21 Ende Mose seyde tot Aaron, Wat heeft u dit volck gedaen? dat ghy [sulck ] een groote sonde over het selve gebracht hebt?
22 Doe seyde Aaron, Mijnes heeren toorn en ontsteke niet: ghy kent dit volck, dat het in ’t boose [light .]
23 Sy dan seyden tot my, Maeckt ons goden, die voor ons aengesichte gaen: want desen Mose, dien man, die ons uyt Egyptenlande opgevoert heeft, wy weten niet wat hem geschiet zy.
24 Doe seyde ick tot hen, Wie gout heeft die rucke het af, ende geve het my: ende ick wierp het in ’t vyer, ende dit kalf isser uyt gekomen.
25 Als Mose sagh dat het volck ontbloott was (want Aaron hadde het onblootet tot verkleyninge onder de gene, die tegen hen hadden mogen opstaen.)
26 Soo bleef Mose staen in de poorte des legers, ende seyde, Wie den HEERE toebehoort, [kome ] tot my: doe versamelden sich tot hem alle de sonen Levi.
27 Ende hy seyde tot hen, Alsoo seyt de HEERE, de Godt Israëls, Een yeder doe sijn sweert op sijne heupe: gaet door, ende keert weder van poorte tot poorte in het leger, ende yegelick doode sijnen broeder, ende elck sijnen vrient, ende elck sijnen naesten.
28 Ende de sonen Levi deden na ’t woort Mose: ende daer vielen van den volcke op dien dagh ontrent drie duysent man.
29 Want Mose hadde geseyt, Vullet heden uwe handen den HEERE, want elck sal zijn tegen sijnen sone, ende tegen sijnen broeder: ende dit, op dat hy heden eenen zegen over u-lieden geve.
30 Ende het geschiedde des anderen daeghs, dat Mose tot den volcke seyde, Ghy-lieden hebt een groote sonde gesondight: doch nu, ick sal tot den HEERE opklimmen, misschien sal ick een versoeninge doen voor uwe sonde.
31 Soo keerde Mose weder tot den HEERE, ende seyde, Och dit volck heeft een groote sonde gesondight, dat sy haer goudene goden gemaeckt hebben.
32 Nu dan, indien ghy hare sonde vergeven sult, Doch soo niet, soo delgt my nu uyt u boeck, ’t welck ghy geschreven hebt.
33 Doe seyde de HEERE tot Mose: Dien soude ick uyt mijn boeck delgen, die aen my sondight.

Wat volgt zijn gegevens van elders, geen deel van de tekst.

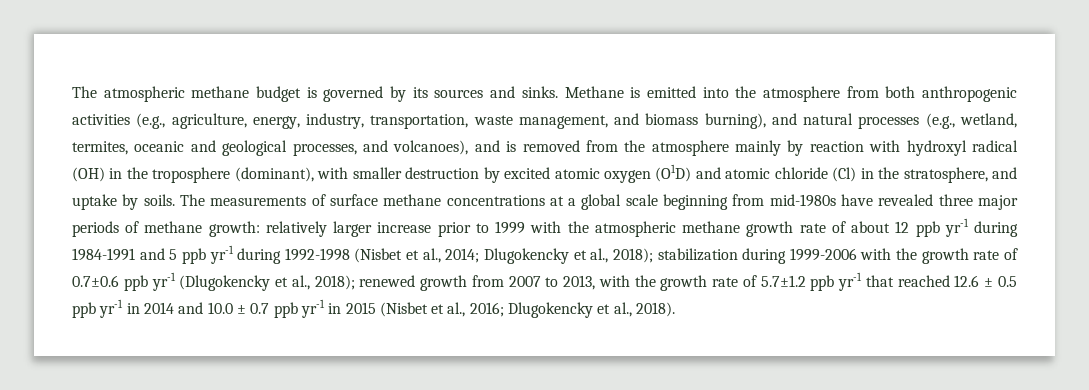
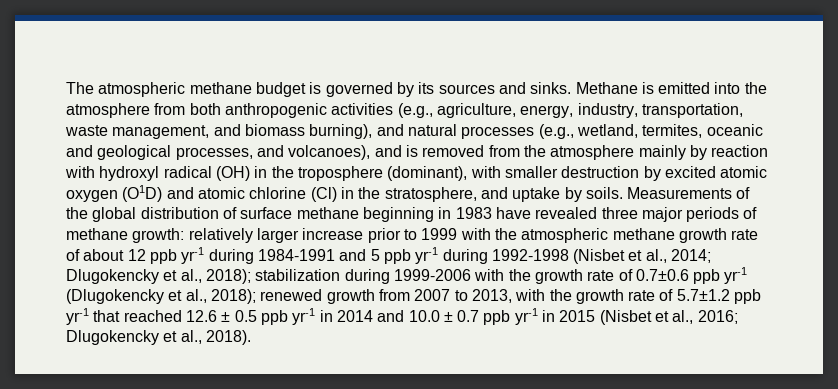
[774,167,828,179] chloride -> [249,187,307,199] chlorine
[179,194,836,210] The measurements of surface methane concentrations at a global scale beginning from mid-1980s -> [627,187,751,199] [66,207,492,222] Measurements of the global distribution of surface methane beginning in 1983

34 Doch gaet nu henen, leydt dit volck daer henen ick u geseyt hebbe, siet, mijn Engel sal voor u aengesichte gaen: doch ten dage mijnes besoeckens, soo sal ick hare sonde over haer besoecken.
35 Aldus plaeghde de HEERE dit volck: om dat sy dat kalf gemaeckt hadden, ’t welck Aaron gemaeckt hadde.